Раздалось осторожное, нерешительное вначале ворчанье, потом я услышал завывание за переборкой и плотный, мощный гул. Моторы! Но они вдруг смолкли, и на этот раз тишина показалась мне мертвой.
А я, пожалуй, кривлю душой…
Равнодушно отсвечивали стекла приборов.
Надоело. И эти стекла, и черная панель передатчика, и кресло, и стены радиорубки-колодца — смертельно мне все это надоело! И сиди вот в колодце, на дне, один.
Опять заработали моторы. Уверенно, на полную мощность. Корабль вздрогнул… Идем! Накренился, выпрямился… Да, идем.
Кто-то спускается по трапу.
Я обернулся, поднял голову. Это был техник-лейтенант с двести двадцатого. Потом я увидел ватные брюки, телогрейку и лицо пленного.
Последним спустился командир.
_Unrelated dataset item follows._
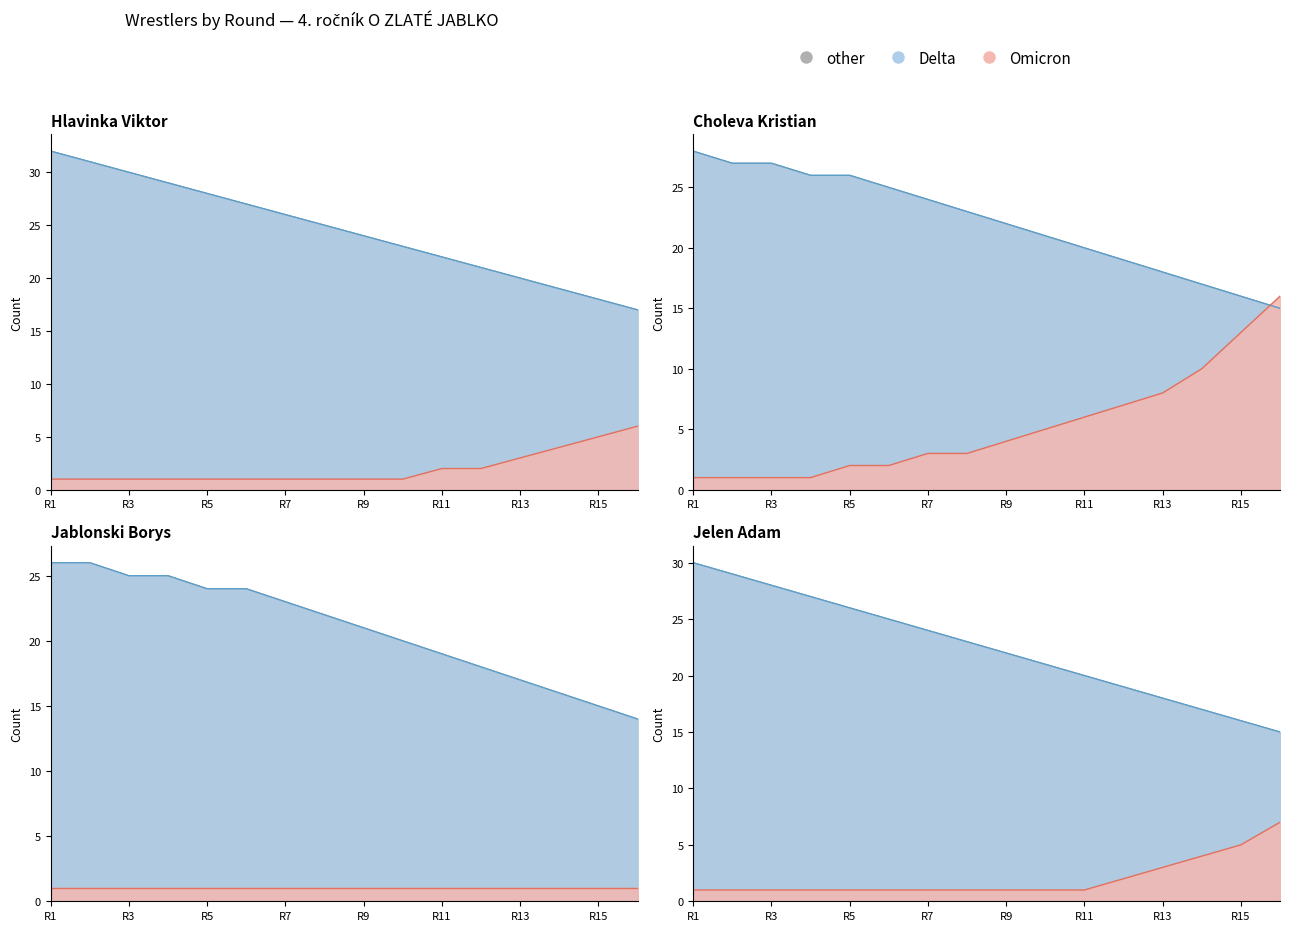

True or false: Omicron and Delta cross at least once.

False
И в свою каюту он вошел последним, глянув на меня от двери. Я прикусил губу, когда увидел его глаза и резкую складку у рта.
— Нас не вызывали?
— Нет, товарищ командир.
Он еще помедлил.
— Как этот немец напал на вас?
— Не на меня, товарищ командир!
— Но я видел…
— Нет! — Я вскочил. — На боцмана, понимаете? На боцмана!
ГЛАВА ВОСЬМАЯ
— Ты встанешь или нет? — спросил Гошин.
И опять стал трясти меня за плечо.
— Сейчас…
Я соскользнул с койки на рундук, нагнулся. Где-то здесь, под столом, должны были быть сапоги. Нашел. Поднял голову.
Напротив сидел немец, глотал гречневую кашу.
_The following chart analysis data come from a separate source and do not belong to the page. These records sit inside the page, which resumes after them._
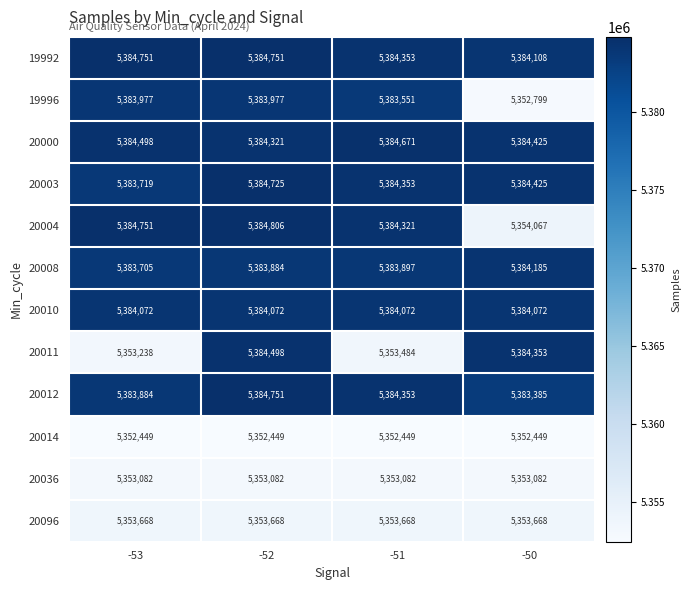

List the labels in order of 20011 value, smallest first.

-53, -51, -50, -52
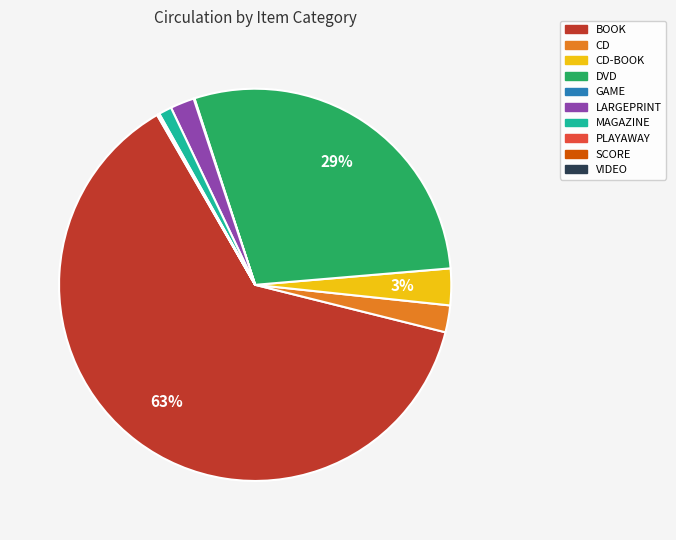

Is there any slice that represents more than half of the pie?

Yes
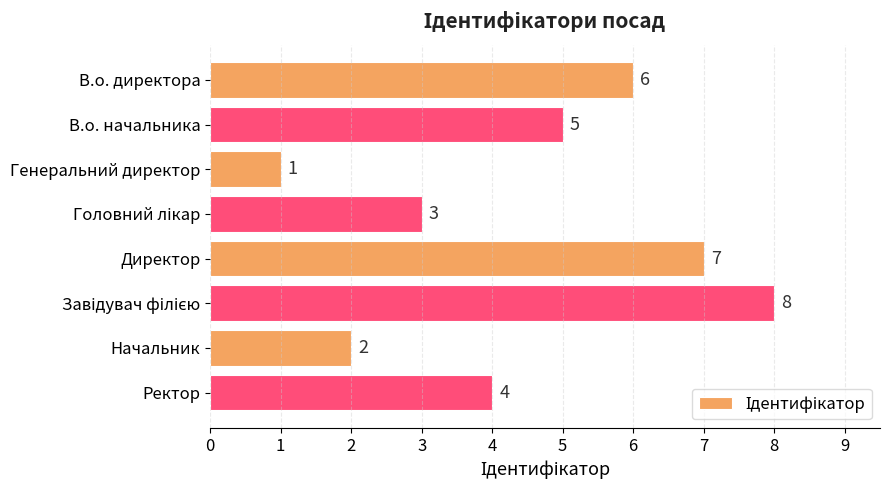

What is the difference between the maximum and second lowest values?

6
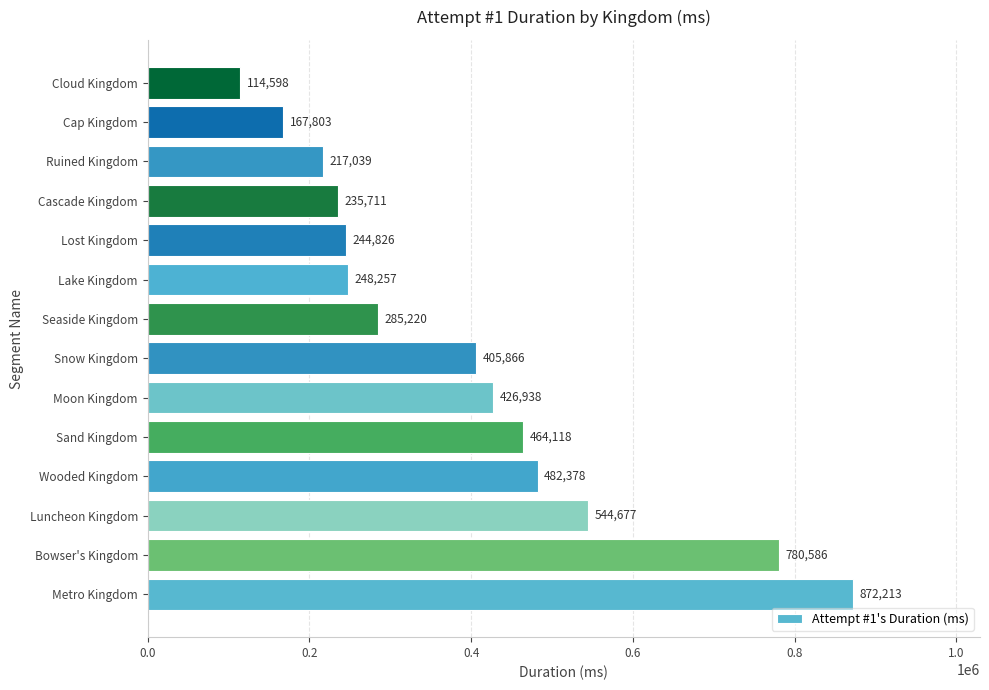

Reading top to bottom, list all the values displayed in this chart.

Cloud Kingdom=114598	Cap Kingdom=167803	Ruined Kingdom=217039	Cascade Kingdom=235711	Lost Kingdom=244826	Lake Kingdom=248257	Seaside Kingdom=285220	Snow Kingdom=405866	Moon Kingdom=426938	Sand Kingdom=464118	Wooded Kingdom=482378	Luncheon Kingdom=544677	Bowser's Kingdom=780586	Metro Kingdom=872213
— Чего он все в нашем сидит?
— Сохнет его-то, — сказал боцман.
Я потер ладонями лицо. Не выспался. С часу до утра на вахте, утром вся эта заваруха, потом Федора подменял. Часа три удалось поспать. Мало…
Я долго фыркал под краном.
— Скоро? — спросил Андрей. — Побриться надо.
— Брейся…
Вытираясь, опять посмотрел на пленного. Не старый. Лет двадцать. И лицо человеческое… Трудно понять. Невозможно! С одного «Либерти» даже команду сиять не успели — все ко дну пошли. А этот? — может, он и торпедировал! — сидит в сухом, кашу жрет. Откачали…
Гошин поставил на стол миску с гречкой.
— Ешь.
— Я на камбуз пойду.
— Ешь, — сказал боцман.
— Это вы мне или ему? — кивнул я на пленного.
Пустошный что-то прилаживал между люком и крайней к выходу койкой. Андрей брился перед умывальником.
Гошин ушел на камбуз и плотно притворил за собой дверь.
Так… Я опять посмотрел на боцмана, понял, что он там прилаживает. А, подвесная… Она выход будет загораживать! А если тревога?
— Ешь, — сказал боцман очень мягко, дружелюбно, а смотрел — вот-вот ударит. — Сиди и ешь, во время еды не разговаривают, когда я ем, я глух и нем, не то всю морду тебе намылю, чтобы не позорился-то, — ласково окал он. И косился на пленного.